> WHAT IS NEEDED
Reproduce the entries exactly. Omit none of them.

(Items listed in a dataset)
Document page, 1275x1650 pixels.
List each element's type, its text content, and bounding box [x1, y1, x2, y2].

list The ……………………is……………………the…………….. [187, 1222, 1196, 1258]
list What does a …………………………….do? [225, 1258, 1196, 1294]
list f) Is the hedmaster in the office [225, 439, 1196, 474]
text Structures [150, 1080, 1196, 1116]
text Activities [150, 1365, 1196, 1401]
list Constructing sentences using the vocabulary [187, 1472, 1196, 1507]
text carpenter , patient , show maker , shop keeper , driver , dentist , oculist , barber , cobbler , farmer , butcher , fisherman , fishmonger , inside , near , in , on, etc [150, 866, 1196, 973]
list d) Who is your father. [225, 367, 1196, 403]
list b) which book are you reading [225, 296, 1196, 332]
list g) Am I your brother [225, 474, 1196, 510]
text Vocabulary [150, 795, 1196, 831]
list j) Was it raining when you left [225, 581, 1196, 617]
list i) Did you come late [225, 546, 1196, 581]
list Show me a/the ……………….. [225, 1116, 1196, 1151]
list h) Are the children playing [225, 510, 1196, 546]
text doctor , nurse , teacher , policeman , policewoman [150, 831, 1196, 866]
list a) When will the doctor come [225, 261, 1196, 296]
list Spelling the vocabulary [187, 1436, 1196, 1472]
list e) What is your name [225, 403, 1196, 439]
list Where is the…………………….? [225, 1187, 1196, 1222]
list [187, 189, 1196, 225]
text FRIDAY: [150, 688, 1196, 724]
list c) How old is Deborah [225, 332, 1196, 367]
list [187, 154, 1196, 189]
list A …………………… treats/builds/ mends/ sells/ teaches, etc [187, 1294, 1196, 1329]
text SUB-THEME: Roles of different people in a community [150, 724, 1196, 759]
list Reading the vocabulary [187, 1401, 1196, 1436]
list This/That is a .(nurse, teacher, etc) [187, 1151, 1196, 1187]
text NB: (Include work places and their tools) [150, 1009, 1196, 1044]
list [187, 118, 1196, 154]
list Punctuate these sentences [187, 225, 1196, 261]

> ANSWER TO THIS TASK
Document page, 1275x1650 pixels.
List each element's type, its text content, and bounding box [x1, y1, x2, y2].

list The ……………………is……………………the…………….. [187, 1222, 1196, 1258]
list What does a …………………………….do? [225, 1258, 1196, 1294]
list f) Is the hedmaster in the office [225, 439, 1196, 474]
text Structures [150, 1080, 1196, 1116]
text Activities [150, 1365, 1196, 1401]
list Constructing sentences using the vocabulary [187, 1472, 1196, 1507]
text carpenter , patient , show maker , shop keeper , driver , dentist , oculist , barber , cobbler , farmer , butcher , fisherman , fishmonger , inside , near , in , on, etc [150, 866, 1196, 973]
list d) Who is your father. [225, 367, 1196, 403]
list b) which book are you reading [225, 296, 1196, 332]
list g) Am I your brother [225, 474, 1196, 510]
text Vocabulary [150, 795, 1196, 831]
list j) Was it raining when you left [225, 581, 1196, 617]
list i) Did you come late [225, 546, 1196, 581]
list Show me a/the ……………….. [225, 1116, 1196, 1151]
list h) Are the children playing [225, 510, 1196, 546]
text doctor , nurse , teacher , policeman , policewoman [150, 831, 1196, 866]
list a) When will the doctor come [225, 261, 1196, 296]
list Spelling the vocabulary [187, 1436, 1196, 1472]
list e) What is your name [225, 403, 1196, 439]
list Where is the…………………….? [225, 1187, 1196, 1222]
list [187, 189, 1196, 225]
text FRIDAY: [150, 688, 1196, 724]
list c) How old is Deborah [225, 332, 1196, 367]
list [187, 154, 1196, 189]
list A …………………… treats/builds/ mends/ sells/ teaches, etc [187, 1294, 1196, 1329]
text SUB-THEME: Roles of different people in a community [150, 724, 1196, 759]
list Reading the vocabulary [187, 1401, 1196, 1436]
list This/That is a .(nurse, teacher, etc) [187, 1151, 1196, 1187]
text NB: (Include work places and their tools) [150, 1009, 1196, 1044]
list [187, 118, 1196, 154]
list Punctuate these sentences [187, 225, 1196, 261]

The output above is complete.